Das Grundbuchamt wies den Antrag zurück. Die dagegen gerichtete Beschwerde blieb vor dem OLG erfolglos. Und auch die zugelassene Rechtsbeschwerde der Beteiligten zu 1) und 2) vor dem BGH hatte keinen Erfolg.

Gründe:
Die Eintragung war nicht zu löschen. Zwar lag dem angefochtenen Beschluss eine fehlerhafte Auslegung der bei der Eintragung der Grunddienstbarkeit in Bezug genommenen Eintragungsbewilligung zugrunde. Unzutreffend war insofern die Annahme des Beschwerdegerichts, dass ein auf bestimmte Nutzungen beschränktes Recht bewilligt worden sei. Die Rechtsbeschwerde wies somit zu Recht darauf hin, dass nach der Eintragungsbewilligung dem jeweiligen Eigentümer des herrschenden Grundstücks ein uneingeschränktes Nutzungsrecht an der Teilfläche des Grundstücks zustehen sollte, auf die sich die Ausübungsbefugnis aus der Dienstbarkeit beschränkt.
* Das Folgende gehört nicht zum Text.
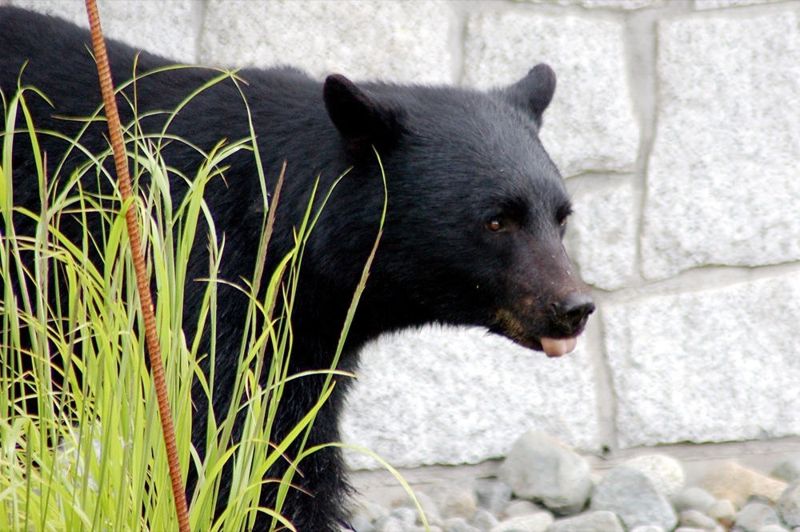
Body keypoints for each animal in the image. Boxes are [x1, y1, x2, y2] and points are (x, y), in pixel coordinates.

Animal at [0, 7, 594, 531]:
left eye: (561, 217)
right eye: (497, 220)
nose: (575, 307)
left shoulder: (306, 336)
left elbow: (292, 447)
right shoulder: (204, 276)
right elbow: (226, 437)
Der Senat durfte den Inhalt des Grundbuchs deshalb selbst auslegen. Die Beschreibung des Rechtsinhalts, dass der Berechtigte das dienende Grundstück unter Ausschluss des Eigentümers "in der nach den jeweiligen öffentlich-rechtlichen Vorschriften zulässigen Art" nutzen darf, konnte infolgedessen nur so verstanden werden, dass der Berechtigte die Fläche, auf die sich die Dienstbarkeit bezieht, wie ein Eigentümer soll nutzen können. Deutlicher als in der gewählten Formulierung konnte der Wille, dem Dienstbarkeitsberechtigten alle dem Eigentümer nach § 903 S. 1 BGB zustehenden Nutzungsbefugnisse zu gewähren, kaum zum Ausdruck gebracht werden.
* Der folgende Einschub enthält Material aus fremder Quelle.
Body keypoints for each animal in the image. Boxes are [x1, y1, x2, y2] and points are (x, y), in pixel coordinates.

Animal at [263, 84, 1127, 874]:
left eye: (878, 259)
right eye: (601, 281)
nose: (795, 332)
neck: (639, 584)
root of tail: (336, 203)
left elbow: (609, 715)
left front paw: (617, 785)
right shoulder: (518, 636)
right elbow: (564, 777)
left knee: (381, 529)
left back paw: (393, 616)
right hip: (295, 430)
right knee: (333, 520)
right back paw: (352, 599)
Etwas anderes ergab sich auch nicht aus dem Verweis auf die jeweils geltenden öffentlich-rechtlichen Vorschriften. Das Recht des Dienstbarkeitsberechtigten ist nicht auf eine Nutzung des dienenden Grundstücks in einzelnen Beziehungen begrenzt, wenn bestimmt wird, dass die Nutzung nur im Rahmen der jeweiligen öffentlich-rechtlichen Vorschriften zulässig ist. Ein unbeschränktes Nutzungsrecht kann auch dann nicht Inhalt einer Grunddienstbarkeit sein, wenn seine Ausübung auf eine Teilfläche des dienenden Grundstücks begrenzt ist.
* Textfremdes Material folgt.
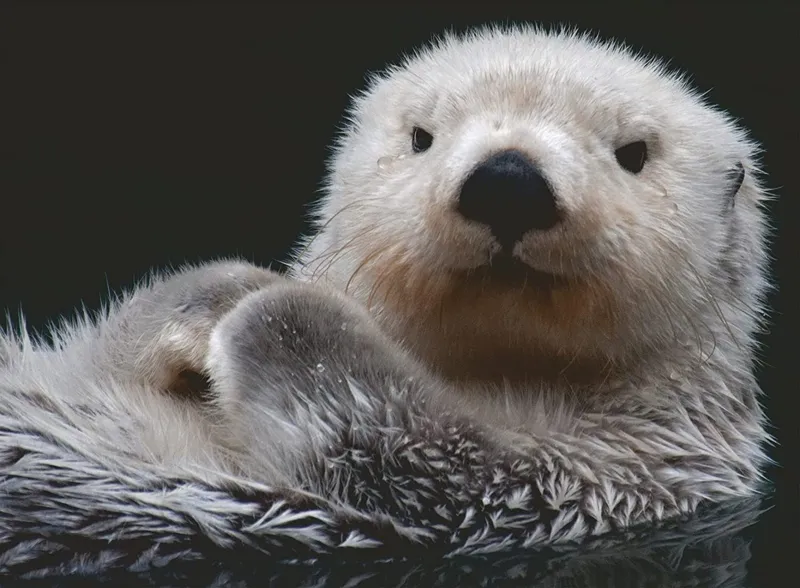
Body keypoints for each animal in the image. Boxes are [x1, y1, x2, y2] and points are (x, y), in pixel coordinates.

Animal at [0, 25, 772, 576]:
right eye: (421, 137)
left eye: (634, 152)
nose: (508, 181)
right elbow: (102, 350)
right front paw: (220, 293)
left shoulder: (602, 477)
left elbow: (410, 445)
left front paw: (271, 308)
Der Fehler des Beschwerdegerichts bei der Auslegung der Eintragungsbewilligung wirkte sich jedoch nicht aus, weil nach dem Eintrag im Grundbuch nicht ein umfassendes Recht zur Nutzung des dienenden Grundstücks, sondern ein auf vier Nutzungen (als Spielfläche, Grünfläche, Kfz-Stellplatz und zur Bebauung) beschränktes Recht gebucht worden war. Das in dem Eintrag schlagwortartige bezeichnete Bebauungsrecht hat auch einen sachenrechtlich bestimmten Inhalt. Ist bei der Buchung eines Rechts im Grundbuch ganz oder teilweise über den nach § 874 BGB zulässigen Umfang hinaus auf die Eintragungsbewilligung Bezug genommen worden, stellt sich die Eintragung des Rechts im Grundbuch selbst aber als inhaltlich zulässig dar, hat das Grundbuchamt von Amts wegen einen Vermerk in das Grundbuch einzutragen, durch den klargestellt wird, welche Teile der Eintragungsbewilligung nicht Inhalt des Grundbuchs geworden sind.